I get scared with sequels, particularly of YA, when I like the first book in a series. A lot of times, authors seem to use the first story to build a great world in the opener and then just hit the turbo button to too-fast-developing-not-super-thought-out plot in book two. This book absolutely did not do that. At one point I found myself thinking that this book can feel at times feel like it is just an extension of adventures from part one, which some may see as a negative but I really enjoyed. This is not to say that the larger plot does not advance. There are a lot of pretty important developments and the conflicts between the different government programs that are theoretically all supposed to be working together is particularly interesting, however, this information is spread out throughout the book with fun “hunts” and social activity thrown in to it feels like a much more natural progression of story than other books I have read.

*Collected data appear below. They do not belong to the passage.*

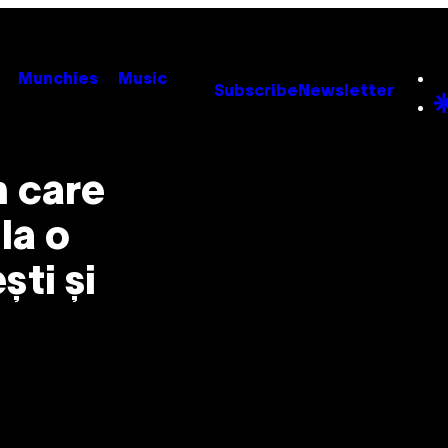
Munchies
Music
Subscribe
Newsletter
n care
la o
ști și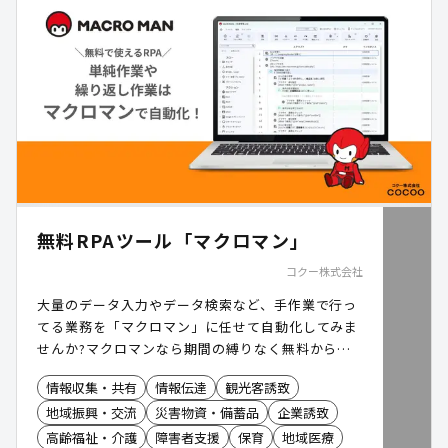
無料RPAツール「マクロマン」
コクー株式会社
大量のデータ入力やデータ検索など、手作業で行っ
てる業務を「マクロマン」に任せて自動化してみま
せんか?マクロマンなら期間の縛りなく無料から利
用できます。
情報収集・共有
情報伝達
観光客誘致
地域振興・交流
災害物資・備蓄品
企業誘致
高齢福祉・介護
障害者支援
保育
地域医療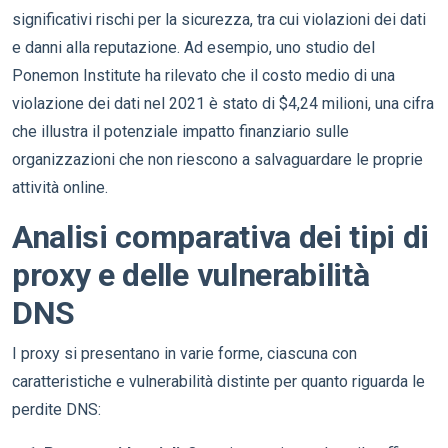
significativi rischi per la sicurezza, tra cui violazioni dei dati
e danni alla reputazione. Ad esempio, uno studio del
Ponemon Institute ha rilevato che il costo medio di una
violazione dei dati nel 2021 è stato di $4,24 milioni, una cifra
che illustra il potenziale impatto finanziario sulle
organizzazioni che non riescono a salvaguardare le proprie
attività online.
Analisi comparativa dei tipi di
proxy e delle vulnerabilità
DNS
I proxy si presentano in varie forme, ciascuna con
caratteristiche e vulnerabilità distinte per quanto riguarda le
perdite DNS: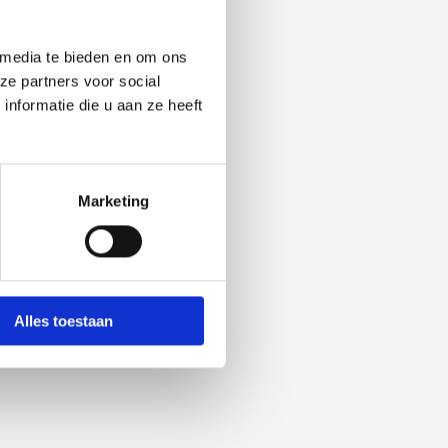
r klimaat?
 media te bieden en om ons
ze partners voor social
nformatie die u aan ze heeft
Marketing
het Kwaliteitsregister
Alles toestaan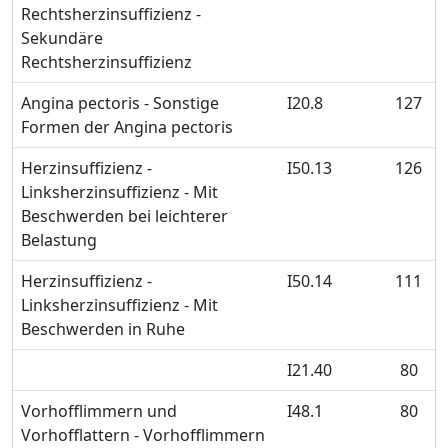
Rechtsherzinsuffizienz -
Sekundäre
Rechtsherzinsuffizienz
Angina pectoris - Sonstige
I20.8
127
Formen der Angina pectoris
Herzinsuffizienz -
I50.13
126
Linksherzinsuffizienz - Mit
Beschwerden bei leichterer
Belastung
Herzinsuffizienz -
I50.14
111
Linksherzinsuffizienz - Mit
Beschwerden in Ruhe
I21.40
80
Vorhofflimmern und
I48.1
80
Vorhofflattern - Vorhofflimmern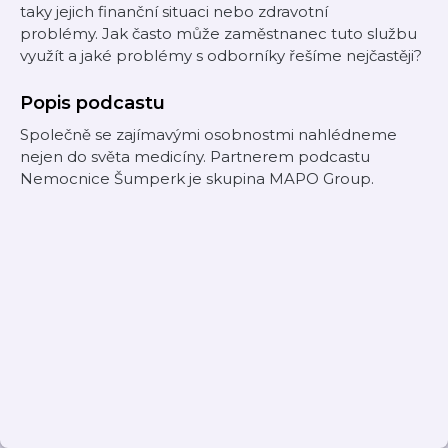
taky jejich finanční situaci nebo zdravotní
problémy. Jak často může zaměstnanec tuto službu
využít a jaké problémy s odborníky řešíme nejčastěji?
Popis podcastu
Společně se zajímavými osobnostmi nahlédneme
nejen do světa medicíny. Partnerem podcastu
Nemocnice Šumperk je skupina MAPO Group.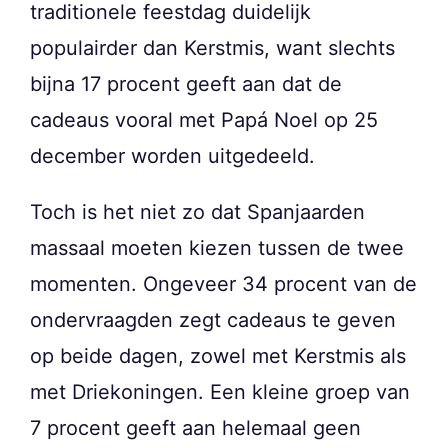
traditionele feestdag duidelijk
populairder dan Kerstmis, want slechts
bijna 17 procent geeft aan dat de
cadeaus vooral met Papá Noel op 25
december worden uitgedeeld.
Toch is het niet zo dat Spanjaarden
massaal moeten kiezen tussen de twee
momenten. Ongeveer 34 procent van de
ondervraagden zegt cadeaus te geven
op beide dagen, zowel met Kerstmis als
met Driekoningen. Een kleine groep van
7 procent geeft aan helemaal geen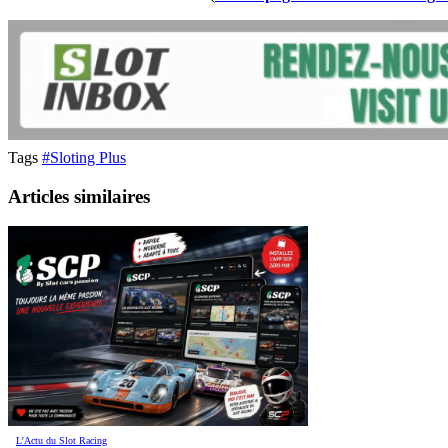
Tags
#Sloting Plus
Articles similaires
L’Actu du Slot Racing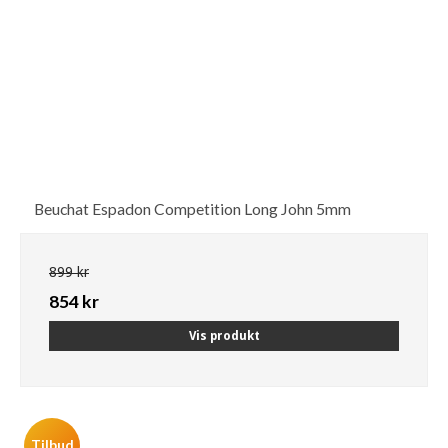
Beuchat Espadon Competition Long John 5mm
899 kr
854 kr
Vis produkt
Tilbud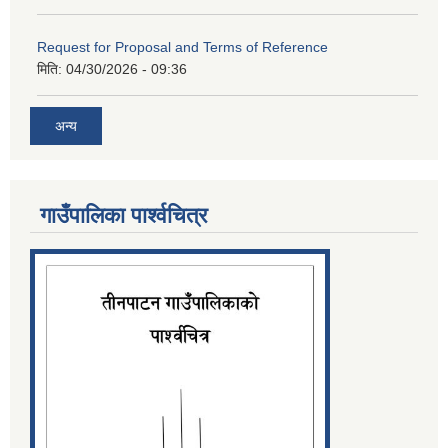
Request for Proposal and Terms of Reference
मिति:
04/30/2026 - 09:36
अन्य
गाउँपालिका पार्श्‍वचित्र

The conceit that was hinted at in the previous book that all of the Othersiders are represented in some way in human folklore or mythology is expanded upon in this book in an incredibly interesting way which opens up for even more questions about the worlds relationship with the Otherside. I also found the consistency of magic in this universe to be very satisfying. There is something almost scientific about the way magic usage is explained in this world and it leads to new discoveries in magic to be satisfying as a reader rather than random and like a crutch of some type to advance the plot.

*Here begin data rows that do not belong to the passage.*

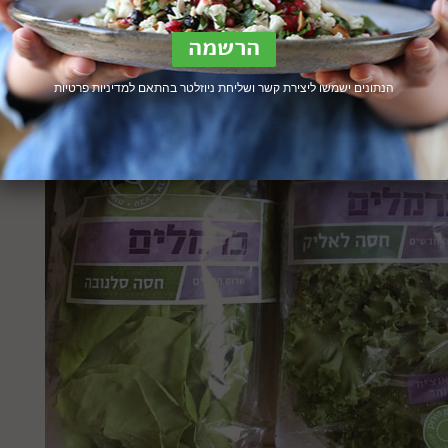
הנתונים ישמשו ליצירת קשר ושליחת ניוזלטר בהתאם ל
מדיניות פרטיות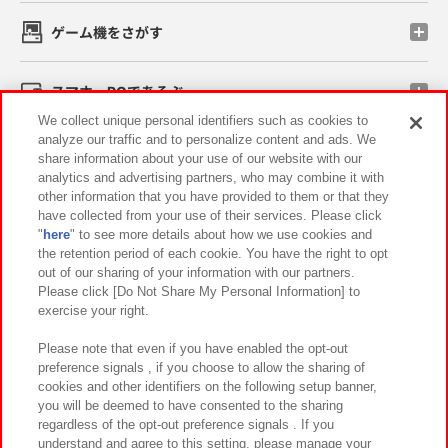
ゲーム機をさがす
スマホ・PCであそぶ
We collect unique personal identifiers such as cookies to
analyze our traffic and to personalize content and ads. We
イベント・キャンペーン
share information about your use of our website with our
analytics and advertising partners, who may combine it with
other information that you have provided to them or that they
have collected from your use of their services. Please click
"
here
" to see more details about how we use cookies and
関連会社
サステナビリティ
サイトポリシー
the retention period of each cookie. You have the right to opt
out of our sharing of your information with our partners.
プライバシーポリシー
ウェブアクセシビリティ方針と検証結果
Please click [Do Not Share My Personal Information] to
exercise your right.
お取引先さまとともに
食品のご提供について
カスタマーハラスメント対応方針
よくあるご質問・お問い合わせ
Please note that even if you have enabled the opt-out
preference signals , if you choose to allow the sharing of
cookies and other identifiers on the following setup banner,
you will be deemed to have consented to the sharing
regardless of the opt-out preference signals . If you
understand and agree to this setting, please manage your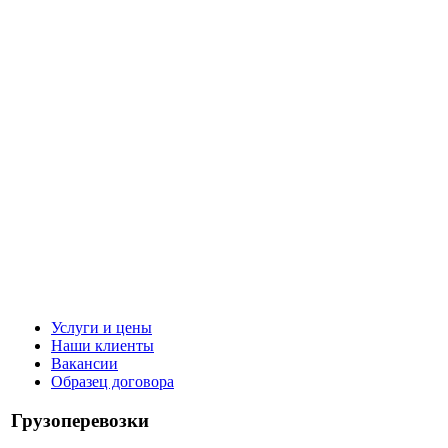
Услуги и цены
Наши клиенты
Вакансии
Образец договора
Грузоперевозки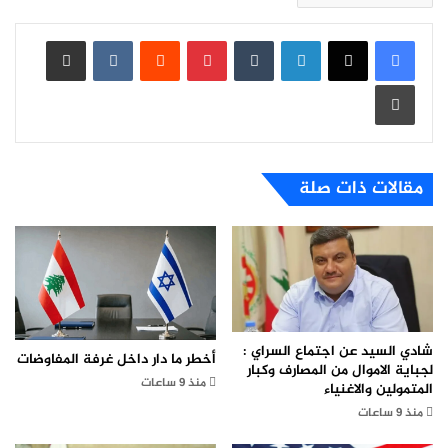
لينكدإن
بينتيريست
مشاركة عبر البريد
طباعة
مقالات ذات صلة
شادي السيد عن اجتماع السراي :
أخطر ما دار داخل غرفة المفاوضات
لجباية الاموال من المصارف وكبار
منذ 9 ساعات
المتمولين والاغنياء
منذ 9 ساعات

Overall I was pleasantly surprised that I liked this book even more than the first one. All the things I said in my previous review remain true, especially that the characters seem to act the way people really would which is something I love particularly in YA. Now I just hope that the series does not suffer from my other largest concern which is not knowing how to end which retroactively makes me not enjoy the previous books as much, but for now I can confidently say that I cannot recommend this series enough if you are at all interested in YA fantasy!